By reducing the proposed level of increase on fuel and increasing the proposed duty on cigarettes we can stay close to the level of income necessary to fund spending proposals within the MTFP.
CSR and future savings
Because of the MTFP, spending limits will now come into force from 1 January 2013.
It is important that we remember that both the Budget measures and spending allocations are presented on the basis that the CSR savings will be met.
While three-year planning will provide flexibility with regards to timing and reduce administrative burden, it does not mean we can be complacent.
A huge amount of progress has already been made to deliver savings and we must give credit to the departments that have worked so hard to achieve this.
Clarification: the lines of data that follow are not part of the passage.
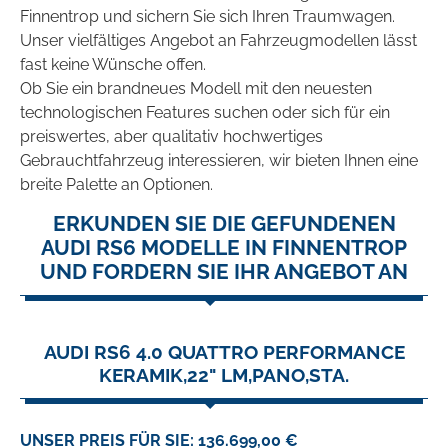
Finnentrop und sichern Sie sich Ihren Traumwagen.
Unser vielfältiges Angebot an Fahrzeugmodellen lässt
fast keine Wünsche offen.
Ob Sie ein brandneues Modell mit den neuesten
technologischen Features suchen oder sich für ein
preiswertes, aber qualitativ hochwertiges
Gebrauchtfahrzeug interessieren, wir bieten Ihnen eine
breite Palette an Optionen.
ERKUNDEN SIE DIE GEFUNDENEN
AUDI RS6 MODELLE IN FINNENTROP
UND FORDERN SIE IHR ANGEBOT AN
AUDI RS6 4.0 QUATTRO PERFORMANCE
KERAMIK,22" LM,PANO,STA.
UNSER PREIS FÜR SIE: 136.699,00 €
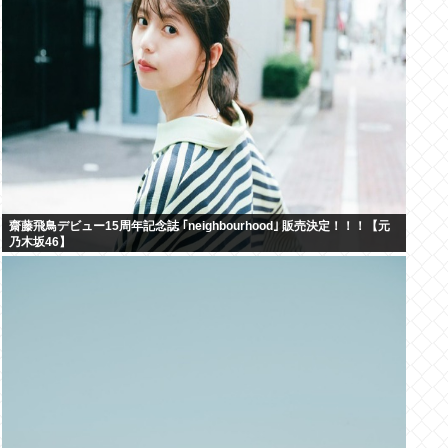
齋藤飛鳥デビュー15周年記念誌 ｢neighbourhood｣ 販売決定！！！【元
乃木坂46】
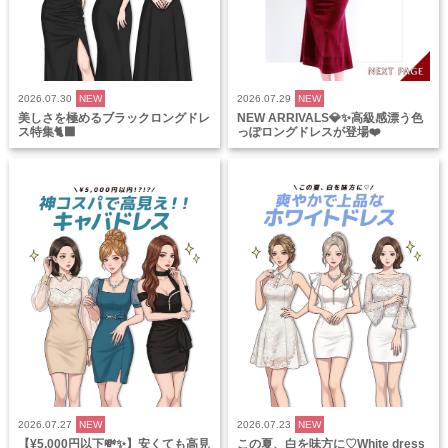
2026.07.30
NEW
2026.07.29
NEW
美しさを極めるブラックロングドレ
NEW ARRIVALS💎✨高級感漂う色
ス特集🐈‍⬛
っぽロングドレスが登場❤️
2026.07.27
NEW
2026.07.23
NEW
【¥5,000円以下💸✨】安くても高見
この夏、白を味方に♡White dress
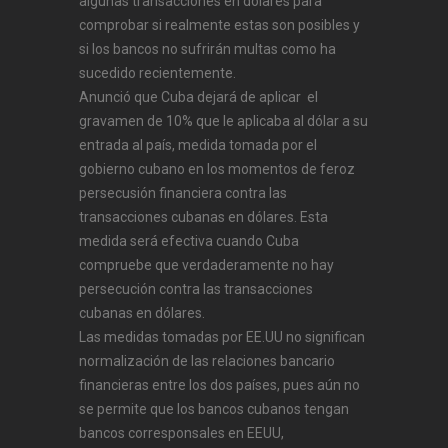
algunas transacciones en dólares para
comprobar si realmente estas son posibles y
si los bancos no sufrirán multas como ha
sucedido recientemente.
Anunció que Cuba dejará de aplicar el
gravamen de 10% que le aplicaba al dólar a su
entrada al país, medida tomada por el
gobierno cubano en los momentos de feroz
persecusión financiera contra las
transacciones cubanas en dólares. Esta
medida será efectiva cuando Cuba
compruebe que verdaderamente no hay
persecución contra las transacciones
cubanas en dólares.
Las medidas tomadas por EE.UU no significan
normalización de las relaciones bancario
financieras entre los dos países, pues aún no
se permite que los bancos cubanos tengan
bancos corresponsales en EEUU,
Increasing efficiency in tax administration, reorganising the States’ plant nurseries, reducing fraud in Social Security, making savings through better procurement of insurance and improving the management of States housing are just a few examples of the good work done by States departments.
We are also now reviewing ways that we can find more savings in 2014 and 2015, to allow us the flexibility to respond to market conditions.
Foundation for the future
In the last 12 months we have modernised tax administration and improved collection as part of an ongoing process of change.
We have kept tax levels the same and provided extra support to Islanders through increased personal exemptions.
We have also allocated significant funding to stimulate the economy and created jobs through investment in infrastructure, education and training, housing and healthcare.
This is a Budget that supports the long-term aims outlined in the MTFP, in line with the recommendations of the Fiscal Policy Panel.
We are in an almost unique position to be able to achieve this level of economic stimulus without incurring debt and still maintaining our key reserves.
This Budget builds on the strong financial foundations laid by our predecessors, and provides a vital next step towards Jersey’s future economic prosperity, by providing stability, certainty and growth. I commend it to the Assembly.